TO DO
Nothing in the data is to be left out; copy it exactly.

INFORMATION
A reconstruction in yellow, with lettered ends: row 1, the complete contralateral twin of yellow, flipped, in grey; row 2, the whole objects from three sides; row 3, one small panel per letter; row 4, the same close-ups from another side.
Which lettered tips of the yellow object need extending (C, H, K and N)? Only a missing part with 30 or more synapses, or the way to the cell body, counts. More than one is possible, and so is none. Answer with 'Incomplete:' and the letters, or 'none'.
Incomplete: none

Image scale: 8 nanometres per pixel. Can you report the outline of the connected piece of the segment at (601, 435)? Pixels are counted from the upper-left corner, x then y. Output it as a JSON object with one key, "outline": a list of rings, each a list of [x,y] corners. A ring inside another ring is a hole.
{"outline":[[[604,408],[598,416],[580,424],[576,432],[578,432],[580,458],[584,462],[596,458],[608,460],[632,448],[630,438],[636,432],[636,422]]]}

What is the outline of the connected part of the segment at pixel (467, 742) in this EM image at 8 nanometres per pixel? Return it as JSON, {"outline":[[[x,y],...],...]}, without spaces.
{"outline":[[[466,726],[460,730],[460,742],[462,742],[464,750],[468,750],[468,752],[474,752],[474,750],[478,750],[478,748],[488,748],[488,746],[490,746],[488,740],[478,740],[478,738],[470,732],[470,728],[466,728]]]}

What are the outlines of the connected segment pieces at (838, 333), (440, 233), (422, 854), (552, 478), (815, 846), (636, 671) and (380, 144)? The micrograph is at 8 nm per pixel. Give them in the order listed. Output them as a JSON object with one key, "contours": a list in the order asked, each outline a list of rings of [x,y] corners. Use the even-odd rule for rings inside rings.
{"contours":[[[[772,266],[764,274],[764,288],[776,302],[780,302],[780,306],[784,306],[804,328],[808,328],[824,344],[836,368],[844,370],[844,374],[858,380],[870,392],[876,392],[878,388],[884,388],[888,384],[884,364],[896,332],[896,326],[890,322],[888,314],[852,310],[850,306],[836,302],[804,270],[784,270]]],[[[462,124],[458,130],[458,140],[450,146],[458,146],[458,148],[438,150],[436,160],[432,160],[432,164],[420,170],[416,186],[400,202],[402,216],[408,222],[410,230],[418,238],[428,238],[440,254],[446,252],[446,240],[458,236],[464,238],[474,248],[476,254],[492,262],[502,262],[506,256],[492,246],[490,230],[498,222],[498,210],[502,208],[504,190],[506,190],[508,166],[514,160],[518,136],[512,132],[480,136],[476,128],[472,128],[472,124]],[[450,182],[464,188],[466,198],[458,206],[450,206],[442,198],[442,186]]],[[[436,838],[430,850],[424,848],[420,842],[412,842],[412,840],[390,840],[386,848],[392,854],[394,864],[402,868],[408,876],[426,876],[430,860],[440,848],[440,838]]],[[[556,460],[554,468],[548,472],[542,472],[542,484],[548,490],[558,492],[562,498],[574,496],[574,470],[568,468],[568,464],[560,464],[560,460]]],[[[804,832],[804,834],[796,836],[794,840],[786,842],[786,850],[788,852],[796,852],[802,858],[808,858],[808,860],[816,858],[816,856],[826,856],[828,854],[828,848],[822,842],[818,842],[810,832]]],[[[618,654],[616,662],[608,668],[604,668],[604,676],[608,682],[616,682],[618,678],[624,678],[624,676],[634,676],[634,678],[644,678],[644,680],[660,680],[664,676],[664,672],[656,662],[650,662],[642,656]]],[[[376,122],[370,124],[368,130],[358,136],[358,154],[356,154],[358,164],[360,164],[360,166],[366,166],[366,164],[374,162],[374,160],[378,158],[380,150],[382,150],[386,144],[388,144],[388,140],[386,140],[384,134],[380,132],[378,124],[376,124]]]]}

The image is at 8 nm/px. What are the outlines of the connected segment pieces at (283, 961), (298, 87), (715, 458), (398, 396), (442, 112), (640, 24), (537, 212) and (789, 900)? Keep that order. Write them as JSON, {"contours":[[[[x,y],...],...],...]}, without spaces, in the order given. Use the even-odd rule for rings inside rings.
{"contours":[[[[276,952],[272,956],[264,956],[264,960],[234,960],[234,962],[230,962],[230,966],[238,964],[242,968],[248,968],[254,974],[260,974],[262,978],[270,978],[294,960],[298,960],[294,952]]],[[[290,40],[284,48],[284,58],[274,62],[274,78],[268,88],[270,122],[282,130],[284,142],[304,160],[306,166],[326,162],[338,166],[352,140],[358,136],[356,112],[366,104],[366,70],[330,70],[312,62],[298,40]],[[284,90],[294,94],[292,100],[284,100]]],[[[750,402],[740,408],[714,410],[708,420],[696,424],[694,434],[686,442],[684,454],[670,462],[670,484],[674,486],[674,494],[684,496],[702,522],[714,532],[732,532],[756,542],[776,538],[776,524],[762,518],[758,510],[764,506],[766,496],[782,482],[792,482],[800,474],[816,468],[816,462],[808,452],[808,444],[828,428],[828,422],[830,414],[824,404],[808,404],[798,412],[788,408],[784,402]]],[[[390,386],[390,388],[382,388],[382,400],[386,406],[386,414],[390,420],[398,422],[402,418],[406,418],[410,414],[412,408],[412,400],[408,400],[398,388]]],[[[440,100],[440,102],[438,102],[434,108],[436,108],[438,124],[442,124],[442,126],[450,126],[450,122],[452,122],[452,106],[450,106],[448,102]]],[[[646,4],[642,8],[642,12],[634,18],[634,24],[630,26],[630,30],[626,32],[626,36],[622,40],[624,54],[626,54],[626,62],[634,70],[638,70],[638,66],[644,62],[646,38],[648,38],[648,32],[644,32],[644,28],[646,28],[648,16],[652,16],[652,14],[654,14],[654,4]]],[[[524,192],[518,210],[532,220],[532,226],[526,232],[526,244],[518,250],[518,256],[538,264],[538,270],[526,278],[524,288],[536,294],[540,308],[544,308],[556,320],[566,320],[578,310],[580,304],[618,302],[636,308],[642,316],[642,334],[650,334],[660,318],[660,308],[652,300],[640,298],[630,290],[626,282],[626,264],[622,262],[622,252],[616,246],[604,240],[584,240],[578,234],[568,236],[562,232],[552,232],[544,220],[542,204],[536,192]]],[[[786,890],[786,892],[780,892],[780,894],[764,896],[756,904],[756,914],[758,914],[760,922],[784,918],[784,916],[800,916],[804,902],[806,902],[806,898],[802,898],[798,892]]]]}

TASK ANSWER
A reconstruction in yellow, with lettered ends: row 1, the complete contralateral twin of yellow, flipped, in grey; row 2, the whole objects from three sides; row 3, one small panel per letter; row 4, the same close-ups from another side.
Which lettered tips of the yellow object need extending (C, H, K and N)? Only a missing part with 30 or more synapses, or the way to the cell body, counts. More than one is possible, and so is none. Answer with 'Incomplete:' and the letters, or 'none'.
Incomplete: none

Image scale: 8 nanometres per pixel. Can you report the outline of the connected piece of the segment at (601, 435)? Pixels are counted from the upper-left corner, x then y. Output it as a JSON object with one key, "outline": a list of rings, each a list of [x,y] corners. A ring inside another ring is a hole.
{"outline":[[[604,408],[598,416],[580,424],[576,432],[578,432],[580,458],[584,462],[596,458],[608,460],[632,448],[630,438],[636,432],[636,422]]]}

What is the outline of the connected part of the segment at pixel (467, 742) in this EM image at 8 nanometres per pixel? Return it as JSON, {"outline":[[[x,y],...],...]}, without spaces.
{"outline":[[[466,726],[460,730],[460,742],[462,742],[464,750],[468,750],[468,752],[474,752],[474,750],[478,750],[478,748],[488,748],[488,746],[490,746],[488,740],[478,740],[478,738],[470,732],[470,728],[466,728]]]}

What are the outlines of the connected segment pieces at (838, 333), (440, 233), (422, 854), (552, 478), (815, 846), (636, 671) and (380, 144)? The micrograph is at 8 nm per pixel. Give them in the order listed. Output them as a JSON object with one key, "contours": a list in the order asked, each outline a list of rings of [x,y] corners. Use the even-odd rule for rings inside rings.
{"contours":[[[[772,266],[764,274],[764,288],[776,302],[780,302],[780,306],[784,306],[804,328],[808,328],[824,344],[836,368],[844,370],[844,374],[858,380],[870,392],[876,392],[878,388],[884,388],[888,384],[884,364],[896,332],[896,326],[890,322],[888,314],[852,310],[850,306],[836,302],[804,270],[784,270]]],[[[462,124],[458,130],[458,140],[450,146],[458,146],[458,148],[438,150],[436,160],[432,160],[432,164],[420,170],[416,186],[400,202],[402,216],[408,222],[410,230],[418,238],[428,238],[440,254],[446,252],[446,240],[458,236],[464,238],[474,248],[476,254],[492,262],[502,262],[506,256],[492,246],[490,230],[498,222],[498,210],[502,208],[504,190],[506,190],[508,166],[514,160],[518,136],[512,132],[480,136],[476,128],[472,128],[472,124]],[[450,182],[464,188],[466,198],[458,206],[450,206],[442,198],[442,186]]],[[[436,838],[430,850],[424,848],[420,842],[412,842],[412,840],[390,840],[386,848],[392,854],[394,864],[402,868],[408,876],[426,876],[430,860],[440,848],[440,838]]],[[[556,460],[554,468],[548,472],[542,472],[542,484],[548,490],[558,492],[562,498],[574,496],[574,470],[568,468],[568,464],[560,464],[560,460]]],[[[804,832],[804,834],[796,836],[794,840],[786,842],[786,850],[788,852],[796,852],[802,858],[808,858],[808,860],[816,858],[816,856],[826,856],[828,854],[828,848],[822,842],[818,842],[810,832]]],[[[618,654],[616,662],[608,668],[604,668],[604,676],[608,682],[616,682],[618,678],[624,678],[624,676],[634,676],[634,678],[644,678],[644,680],[660,680],[664,676],[664,672],[656,662],[650,662],[642,656]]],[[[376,122],[370,124],[368,130],[358,136],[358,154],[356,154],[358,164],[360,164],[360,166],[366,166],[366,164],[374,162],[374,160],[378,158],[380,150],[382,150],[386,144],[388,144],[388,140],[386,140],[384,134],[380,132],[378,124],[376,124]]]]}

The image is at 8 nm/px. What are the outlines of the connected segment pieces at (283, 961), (298, 87), (715, 458), (398, 396), (442, 112), (640, 24), (537, 212) and (789, 900)? Keep that order. Write them as JSON, {"contours":[[[[x,y],...],...],...]}, without spaces, in the order given. Use the even-odd rule for rings inside rings.
{"contours":[[[[276,952],[272,956],[264,956],[264,960],[234,960],[234,962],[230,962],[230,966],[238,964],[242,968],[248,968],[254,974],[260,974],[262,978],[270,978],[294,960],[298,960],[294,952]]],[[[290,40],[284,48],[284,58],[274,62],[274,78],[268,88],[270,122],[282,130],[284,142],[304,160],[306,166],[326,162],[338,166],[352,140],[358,136],[356,112],[366,104],[366,70],[330,70],[312,62],[298,40]],[[284,90],[294,94],[292,100],[284,100]]],[[[750,402],[740,408],[714,410],[708,420],[696,424],[694,434],[686,442],[684,454],[670,462],[670,484],[674,486],[674,494],[684,496],[702,522],[714,532],[732,532],[756,542],[776,538],[776,524],[762,518],[758,510],[764,506],[766,496],[782,482],[792,482],[800,474],[816,468],[816,462],[808,452],[808,444],[828,428],[828,422],[830,414],[824,404],[808,404],[798,412],[788,408],[784,402]]],[[[390,386],[390,388],[382,388],[382,400],[386,406],[386,414],[390,420],[398,422],[402,418],[406,418],[410,414],[412,408],[412,400],[408,400],[398,388]]],[[[440,100],[440,102],[438,102],[434,108],[436,108],[438,124],[442,124],[442,126],[450,126],[450,122],[452,122],[452,106],[450,106],[448,102]]],[[[646,4],[642,8],[642,12],[634,18],[634,24],[630,26],[630,30],[626,32],[626,36],[622,40],[624,54],[626,54],[626,62],[634,70],[638,70],[638,66],[644,62],[646,38],[648,38],[648,32],[644,32],[644,28],[646,28],[648,16],[652,16],[652,14],[654,14],[654,4]]],[[[524,192],[518,210],[532,220],[532,226],[526,232],[526,244],[518,250],[518,256],[538,264],[538,270],[526,278],[524,288],[536,294],[540,308],[544,308],[556,320],[566,320],[578,310],[580,304],[618,302],[636,308],[642,316],[642,334],[650,334],[660,318],[660,308],[652,300],[640,298],[630,290],[626,282],[626,264],[622,262],[622,252],[616,246],[604,240],[584,240],[578,234],[568,236],[562,232],[552,232],[544,220],[542,204],[536,192]]],[[[786,890],[786,892],[780,892],[780,894],[764,896],[756,904],[756,914],[758,914],[760,922],[784,918],[784,916],[800,916],[804,902],[806,902],[806,898],[802,898],[798,892]]]]}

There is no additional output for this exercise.